Padraig Trehy's début feature film, Shem The Penman Sings Again, will begin a limited theatrical run with a special screening in the IFI on January 13th - marking the 75th anniversary of the death of James Joyce, before going on to screen at the Triskel Christchurch in Cork, QFT Belfast and the Town Hall Theatre as part of the Galway Film Society's January program. Access Cinema are also offering it to their members for 2016.

Film Ireland described the feature as "...innovative, highly imaginative, and impressively realized", with the talent on-screen led by actors Frank Prendergast, Louis Lovett and Hugh O'Conor.

Shem creates a fictional archive of the famous friendship between writer James Joyce and extraordinary tenor John McCormack. Through a combination of archive recordings and imaginary radio broadcasts, the narrative connects the actual friendship of Joyce and McCormack with the relationship between Shem the Penman and Shaun the Post inFinnegans Wake.

Following its world premiere at the Galway Film Fleadh last July, Shem's Irish festival run culminated in a sell-out special screening in the Everyman Theatre as part of the 60th Cork Film Festival in November.

Director Pádraig Trehy will do an intro and Q&A in Dublin, Cork and Galway.

Tickets can be booked for the IFI screening here.

Further details and trailer can be found at shemthepenman.com.

Produced by Rossa Mullin of Pooleen Productions, Shem the Penman Sings Again was funded by Bord Scannán na hÉireann/ the Irish Film Board.

 

ABOUT SHEM THE PENMAN SINGS AGAIN

Shem The Penman deals with the actual and much fabled friendship of James Joyce and John McCormack.

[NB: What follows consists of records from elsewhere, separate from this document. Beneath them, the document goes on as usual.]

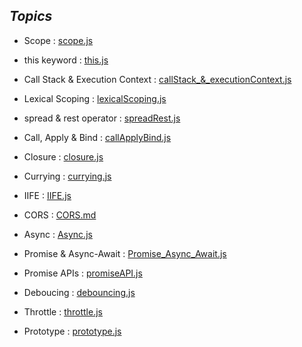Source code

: ## _Topics_
- Scope : [scope.js](./scope.js)
- this keyword : [this.js](./this.js)
- Call Stack & Execution Context : [callStack_&_executionContext.js](./callStack_EC.js)
- Lexical Scoping : [lexicalScoping.js ](./lexicalScoping.js)

- spread & rest operator : [spreadRest.js](./spreadRest.js)
- Call, Apply & Bind : [callApplyBind.js](./callApplyBind.js)
- Closure : [closure.js](./closure.js)
- Currying : [currying.js](./currying.js)
- IIFE : [IIFE.js](./IIFE.js)
- CORS : [CORS.md](./CORS.md)

- Async : [Async.js](./asyncJS.md)
- Promise & Async-Await : [Promise_Async_Await.js](./promise_async_await.js)
- Promise APIs : [promiseAPI.js](./promise_API.js)

- Deboucing : [debouncing.js](./debouncing.js)


- Throttle : [throttle.js](./throttle.js)
- Prototype : [prototype.js](./prototype.js)


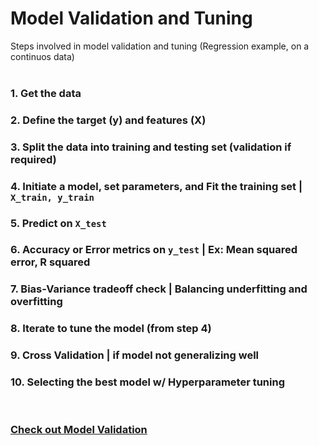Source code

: # Model Validation and Tuning

Steps involved in model validation and tuning (Regression example, on a continuos data)<br/>
<br/>

### 1. Get the data
### 2. Define the target (y) and features (X)
### 3. Split the data into training and testing set (validation if required)
### 4. Initiate a model, set parameters, and Fit the training set | `X_train, y_train`
### 5. Predict on `X_test`
### 6. Accuracy or Error metrics on `y_test` | Ex: Mean squared error, R squared
### 7. Bias-Variance tradeoff check | Balancing underfitting and overfitting
### 8. Iterate to tune the model (from step 4)
### 9. Cross Validation | if model not generalizing well
### 10. Selecting the best model w/ Hyperparameter tuning

<br/>

### [Check out Model Validation](https://github.com/s1dewalker/Model_Validation/blob/main/Model_Validation.ipynb)
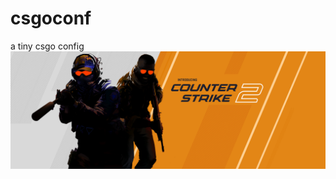 # csgoconf
a tiny csgo config 
![cs2image](https://raw.githubusercontent.com/connectedwizzard/csgoconf/testing/.files/cs2.png?token=GHSAT0AAAAAACR4KSJLCV62IVU746RYI2AGZRZH6PQ)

The world-renowned writer and the extraordinary tenor first met in 1904 when Joyce still had hopes of becoming a professional singer himself. They reconnected in Paris in the 1920's and Joyce was to use his first hand knowledge of McCormack to create the character of Shaun the Post in his famously ‘unreadable' final novel, Finnegans Wake. As Joyce struggled with the book, he portrayed himself in it as Shaun's lowly twin brother, Shem.

Joyce's twin obsessions, singing and literary experimentation, flow through the film as his and McCormack's encounters are reimagined in a variety of early cinematic styles, interrupted by four short films-within-the-film charting the exploits of Shem and Shaun. As Joyce's eyesight fails, the narrative is carried by a mix of archive recordings and imaginary radio broadcasts, giving us an emotional connection to an increasingly isolated Joyce.